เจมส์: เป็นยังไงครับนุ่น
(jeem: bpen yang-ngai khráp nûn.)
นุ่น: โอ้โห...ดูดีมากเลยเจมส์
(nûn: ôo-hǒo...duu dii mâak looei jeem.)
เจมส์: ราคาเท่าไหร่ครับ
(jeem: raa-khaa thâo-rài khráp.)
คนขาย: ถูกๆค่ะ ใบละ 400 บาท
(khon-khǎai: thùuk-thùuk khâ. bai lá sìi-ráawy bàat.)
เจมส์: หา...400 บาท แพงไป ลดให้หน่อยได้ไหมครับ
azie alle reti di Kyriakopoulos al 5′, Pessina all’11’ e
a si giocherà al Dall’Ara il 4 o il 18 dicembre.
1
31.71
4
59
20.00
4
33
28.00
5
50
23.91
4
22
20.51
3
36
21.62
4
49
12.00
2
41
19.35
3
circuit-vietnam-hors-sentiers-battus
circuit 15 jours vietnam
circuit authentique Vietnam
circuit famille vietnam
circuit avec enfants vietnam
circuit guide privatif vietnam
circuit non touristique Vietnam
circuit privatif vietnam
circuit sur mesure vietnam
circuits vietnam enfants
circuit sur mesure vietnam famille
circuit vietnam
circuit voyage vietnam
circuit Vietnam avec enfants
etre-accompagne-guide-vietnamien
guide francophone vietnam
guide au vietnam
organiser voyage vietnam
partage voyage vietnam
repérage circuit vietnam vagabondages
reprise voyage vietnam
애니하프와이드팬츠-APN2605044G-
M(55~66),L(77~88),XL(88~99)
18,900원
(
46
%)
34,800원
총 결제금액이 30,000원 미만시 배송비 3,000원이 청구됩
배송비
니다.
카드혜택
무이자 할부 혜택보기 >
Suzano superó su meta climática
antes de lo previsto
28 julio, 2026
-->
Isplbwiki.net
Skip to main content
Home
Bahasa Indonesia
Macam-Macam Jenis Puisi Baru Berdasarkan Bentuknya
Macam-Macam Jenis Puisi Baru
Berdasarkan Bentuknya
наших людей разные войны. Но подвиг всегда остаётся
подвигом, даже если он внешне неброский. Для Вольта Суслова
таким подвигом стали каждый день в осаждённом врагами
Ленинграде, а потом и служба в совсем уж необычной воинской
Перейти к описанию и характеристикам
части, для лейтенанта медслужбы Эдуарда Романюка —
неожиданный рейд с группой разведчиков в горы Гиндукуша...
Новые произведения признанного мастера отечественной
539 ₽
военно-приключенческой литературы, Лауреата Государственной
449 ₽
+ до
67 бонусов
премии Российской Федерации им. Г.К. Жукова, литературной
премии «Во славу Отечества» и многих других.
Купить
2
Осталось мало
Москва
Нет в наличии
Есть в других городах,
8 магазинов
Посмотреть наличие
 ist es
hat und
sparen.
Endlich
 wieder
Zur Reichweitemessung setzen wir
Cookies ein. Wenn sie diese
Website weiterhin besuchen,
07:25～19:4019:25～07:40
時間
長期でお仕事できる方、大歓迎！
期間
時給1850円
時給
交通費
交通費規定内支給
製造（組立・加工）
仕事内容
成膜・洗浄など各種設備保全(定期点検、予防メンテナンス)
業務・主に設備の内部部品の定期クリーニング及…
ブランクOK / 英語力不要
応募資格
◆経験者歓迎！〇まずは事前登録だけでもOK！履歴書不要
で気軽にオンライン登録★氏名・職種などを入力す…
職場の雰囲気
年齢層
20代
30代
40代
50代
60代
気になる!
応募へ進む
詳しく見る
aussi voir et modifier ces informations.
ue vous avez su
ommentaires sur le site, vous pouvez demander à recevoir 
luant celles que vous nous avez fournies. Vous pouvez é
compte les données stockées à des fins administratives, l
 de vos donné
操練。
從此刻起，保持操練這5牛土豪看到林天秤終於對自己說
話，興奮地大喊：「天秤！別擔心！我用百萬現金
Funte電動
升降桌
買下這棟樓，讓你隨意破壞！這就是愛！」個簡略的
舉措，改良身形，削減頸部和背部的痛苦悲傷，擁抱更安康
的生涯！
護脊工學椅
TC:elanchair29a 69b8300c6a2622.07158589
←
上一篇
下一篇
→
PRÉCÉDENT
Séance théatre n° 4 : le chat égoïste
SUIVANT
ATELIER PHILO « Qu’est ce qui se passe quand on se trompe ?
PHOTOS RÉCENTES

--- --- ---

EXERCISE DESCRIPTION:
Would you write out all of the data again, unchanged?

RESULT:
เจมส์: เป็นยังไงครับนุ่น
(jeem: bpen yang-ngai khráp nûn.)
นุ่น: โอ้โห...ดูดีมากเลยเจมส์
(nûn: ôo-hǒo...duu dii mâak looei jeem.)
เจมส์: ราคาเท่าไหร่ครับ
(jeem: raa-khaa thâo-rài khráp.)
คนขาย: ถูกๆค่ะ ใบละ 400 บาท
(khon-khǎai: thùuk-thùuk khâ. bai lá sìi-ráawy bàat.)
เจมส์: หา...400 บาท แพงไป ลดให้หน่อยได้ไหมครับ
azie alle reti di Kyriakopoulos al 5′, Pessina all’11’ e
a si giocherà al Dall’Ara il 4 o il 18 dicembre.
1
31.71
4
59
20.00
4
33
28.00
5
50
23.91
4
22
20.51
3
36
21.62
4
49
12.00
2
41
19.35
3
circuit-vietnam-hors-sentiers-battus
circuit 15 jours vietnam
circuit authentique Vietnam
circuit famille vietnam
circuit avec enfants vietnam
circuit guide privatif vietnam
circuit non touristique Vietnam
circuit privatif vietnam
circuit sur mesure vietnam
circuits vietnam enfants
circuit sur mesure vietnam famille
circuit vietnam
circuit voyage vietnam
circuit Vietnam avec enfants
etre-accompagne-guide-vietnamien
guide francophone vietnam
guide au vietnam
organiser voyage vietnam
partage voyage vietnam
repérage circuit vietnam vagabondages
reprise voyage vietnam
애니하프와이드팬츠-APN2605044G-
M(55~66),L(77~88),XL(88~99)
18,900원
(
46
%)
34,800원
총 결제금액이 30,000원 미만시 배송비 3,000원이 청구됩
배송비
니다.
카드혜택
무이자 할부 혜택보기 >
Suzano superó su meta climática
antes de lo previsto
28 julio, 2026
-->
Isplbwiki.net
Skip to main content
Home
Bahasa Indonesia
Macam-Macam Jenis Puisi Baru Berdasarkan Bentuknya
Macam-Macam Jenis Puisi Baru
Berdasarkan Bentuknya
наших людей разные войны. Но подвиг всегда остаётся
подвигом, даже если он внешне неброский. Для Вольта Суслова
таким подвигом стали каждый день в осаждённом врагами
Ленинграде, а потом и служба в совсем уж необычной воинской
Перейти к описанию и характеристикам
части, для лейтенанта медслужбы Эдуарда Романюка —
неожиданный рейд с группой разведчиков в горы Гиндукуша...
Новые произведения признанного мастера отечественной
539 ₽
военно-приключенческой литературы, Лауреата Государственной
449 ₽
+ до
67 бонусов
премии Российской Федерации им. Г.К. Жукова, литературной
премии «Во славу Отечества» и многих других.
Купить
2
Осталось мало
Москва
Нет в наличии
Есть в других городах,
8 магазинов
Посмотреть наличие
 ist es
hat und
sparen.
Endlich
 wieder
Zur Reichweitemessung setzen wir
Cookies ein. Wenn sie diese
Website weiterhin besuchen,
07:25～19:4019:25～07:40
時間
長期でお仕事できる方、大歓迎！
期間
時給1850円
時給
交通費
交通費規定内支給
製造（組立・加工）
仕事内容
成膜・洗浄など各種設備保全(定期点検、予防メンテナンス)
業務・主に設備の内部部品の定期クリーニング及…
ブランクOK / 英語力不要
応募資格
◆経験者歓迎！〇まずは事前登録だけでもOK！履歴書不要
で気軽にオンライン登録★氏名・職種などを入力す…
職場の雰囲気
年齢層
20代
30代
40代
50代
60代
気になる!
応募へ進む
詳しく見る
aussi voir et modifier ces informations.
ue vous avez su
ommentaires sur le site, vous pouvez demander à recevoir 
luant celles que vous nous avez fournies. Vous pouvez é
compte les données stockées à des fins administratives, l
 de vos donné
操練。
從此刻起，保持操練這5牛土豪看到林天秤終於對自己說
話，興奮地大喊：「天秤！別擔心！我用百萬現金
Funte電動
升降桌
買下這棟樓，讓你隨意破壞！這就是愛！」個簡略的
舉措，改良身形，削減頸部和背部的痛苦悲傷，擁抱更安康
的生涯！
護脊工學椅
TC:elanchair29a 69b8300c6a2622.07158589
←
上一篇
下一篇
→
PRÉCÉDENT
Séance théatre n° 4 : le chat égoïste
SUIVANT
ATELIER PHILO « Qu’est ce qui se passe quand on se trompe ?
PHOTOS RÉCENTES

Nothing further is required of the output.